Posted by Anonymous on 13 January 2011

Wow. such low A1-Cs. Being below 7 seems great to a parent of a child with type one!

Posted by Anonymous on 23 January 2011

I have recently learned of "pre-diabetes" and immediately was successful in dropping 20lbs. But then a friend donated a glucose test kit to my cause and I started to keep track of my glucose levels in the AM. It is rarely below 100, but rarely above 115 over 45-70 days.
But it is rarely over 125 2 hours after eating!
I am researching why this should be and have been unsuccessful on finding an answer, or consensus at what levels prediabetes exists or whether I need to be concerned. Ugh!
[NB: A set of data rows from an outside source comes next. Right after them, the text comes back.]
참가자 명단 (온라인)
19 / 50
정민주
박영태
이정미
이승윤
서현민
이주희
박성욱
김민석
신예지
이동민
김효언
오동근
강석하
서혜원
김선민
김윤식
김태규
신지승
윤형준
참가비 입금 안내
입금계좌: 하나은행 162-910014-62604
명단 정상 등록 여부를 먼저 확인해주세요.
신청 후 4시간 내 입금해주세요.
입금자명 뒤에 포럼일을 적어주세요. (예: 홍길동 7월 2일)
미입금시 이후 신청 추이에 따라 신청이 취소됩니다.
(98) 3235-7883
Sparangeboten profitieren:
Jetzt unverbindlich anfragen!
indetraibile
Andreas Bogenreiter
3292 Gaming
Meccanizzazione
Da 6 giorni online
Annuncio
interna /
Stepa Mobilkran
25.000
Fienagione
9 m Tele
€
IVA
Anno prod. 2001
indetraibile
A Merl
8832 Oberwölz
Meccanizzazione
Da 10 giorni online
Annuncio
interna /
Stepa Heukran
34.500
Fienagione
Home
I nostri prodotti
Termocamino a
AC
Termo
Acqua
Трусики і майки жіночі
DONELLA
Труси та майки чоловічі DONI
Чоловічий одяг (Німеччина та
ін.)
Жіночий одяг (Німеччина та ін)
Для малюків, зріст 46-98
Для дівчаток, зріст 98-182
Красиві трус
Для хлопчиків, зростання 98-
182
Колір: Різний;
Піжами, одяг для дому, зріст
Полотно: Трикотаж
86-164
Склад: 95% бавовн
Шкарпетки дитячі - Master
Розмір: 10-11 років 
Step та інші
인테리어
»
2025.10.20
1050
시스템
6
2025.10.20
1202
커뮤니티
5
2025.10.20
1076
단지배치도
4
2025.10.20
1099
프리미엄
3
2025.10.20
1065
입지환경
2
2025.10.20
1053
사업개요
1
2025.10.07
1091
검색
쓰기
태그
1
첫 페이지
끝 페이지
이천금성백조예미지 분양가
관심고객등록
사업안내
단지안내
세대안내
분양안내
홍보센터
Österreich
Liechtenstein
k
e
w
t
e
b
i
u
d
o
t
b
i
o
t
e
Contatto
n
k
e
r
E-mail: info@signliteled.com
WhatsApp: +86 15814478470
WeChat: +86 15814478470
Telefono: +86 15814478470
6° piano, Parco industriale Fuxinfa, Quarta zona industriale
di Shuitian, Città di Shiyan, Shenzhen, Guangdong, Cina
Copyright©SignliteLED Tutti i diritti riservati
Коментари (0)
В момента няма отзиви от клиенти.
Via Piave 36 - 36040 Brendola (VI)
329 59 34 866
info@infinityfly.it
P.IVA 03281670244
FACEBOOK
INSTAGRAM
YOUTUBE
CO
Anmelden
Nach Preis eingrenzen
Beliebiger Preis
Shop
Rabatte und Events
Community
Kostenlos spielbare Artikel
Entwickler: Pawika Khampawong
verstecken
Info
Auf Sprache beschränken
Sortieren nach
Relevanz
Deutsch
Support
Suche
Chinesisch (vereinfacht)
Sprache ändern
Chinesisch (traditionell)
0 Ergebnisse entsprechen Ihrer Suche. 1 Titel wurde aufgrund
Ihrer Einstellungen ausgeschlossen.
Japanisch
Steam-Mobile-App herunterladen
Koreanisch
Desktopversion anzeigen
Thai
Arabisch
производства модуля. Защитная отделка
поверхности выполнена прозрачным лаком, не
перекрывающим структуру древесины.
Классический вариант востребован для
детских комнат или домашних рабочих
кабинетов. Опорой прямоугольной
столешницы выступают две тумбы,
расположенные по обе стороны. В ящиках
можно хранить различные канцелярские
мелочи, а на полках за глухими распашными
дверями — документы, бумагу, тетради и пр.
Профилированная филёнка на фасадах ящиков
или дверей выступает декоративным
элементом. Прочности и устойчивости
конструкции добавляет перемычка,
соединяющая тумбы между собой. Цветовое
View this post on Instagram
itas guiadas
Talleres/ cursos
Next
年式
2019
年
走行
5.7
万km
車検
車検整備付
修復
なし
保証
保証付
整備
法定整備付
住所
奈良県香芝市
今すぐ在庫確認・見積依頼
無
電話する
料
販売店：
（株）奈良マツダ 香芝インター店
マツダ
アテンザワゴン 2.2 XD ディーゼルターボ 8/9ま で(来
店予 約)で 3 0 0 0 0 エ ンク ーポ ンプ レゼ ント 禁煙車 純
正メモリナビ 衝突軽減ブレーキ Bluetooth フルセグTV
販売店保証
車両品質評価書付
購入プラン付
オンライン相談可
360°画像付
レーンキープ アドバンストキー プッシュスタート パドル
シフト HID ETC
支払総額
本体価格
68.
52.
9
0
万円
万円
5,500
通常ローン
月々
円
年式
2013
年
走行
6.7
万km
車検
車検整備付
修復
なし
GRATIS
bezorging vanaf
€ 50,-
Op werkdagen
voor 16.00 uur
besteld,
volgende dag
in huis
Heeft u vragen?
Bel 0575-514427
Posted by Anonymous on 30 January 2011

Well, in 1991, before the diagnostic cut-offs changed, I had a FBG of 138 in June and 131 in September. Clearly diagnosable by today's standards. BUT my A1c two months later was 4.8, CLEARLY non-diabetic. So which do I believe? The use of the A1c test ignores the fact that different people have different rates of glycation, and while it will catch the high glycators, it will definitely miss the low-glycators. This would be OK if low glycation meant low risk of complications, but that has never been proven. I think relying on the A1c is a HUGE mistake.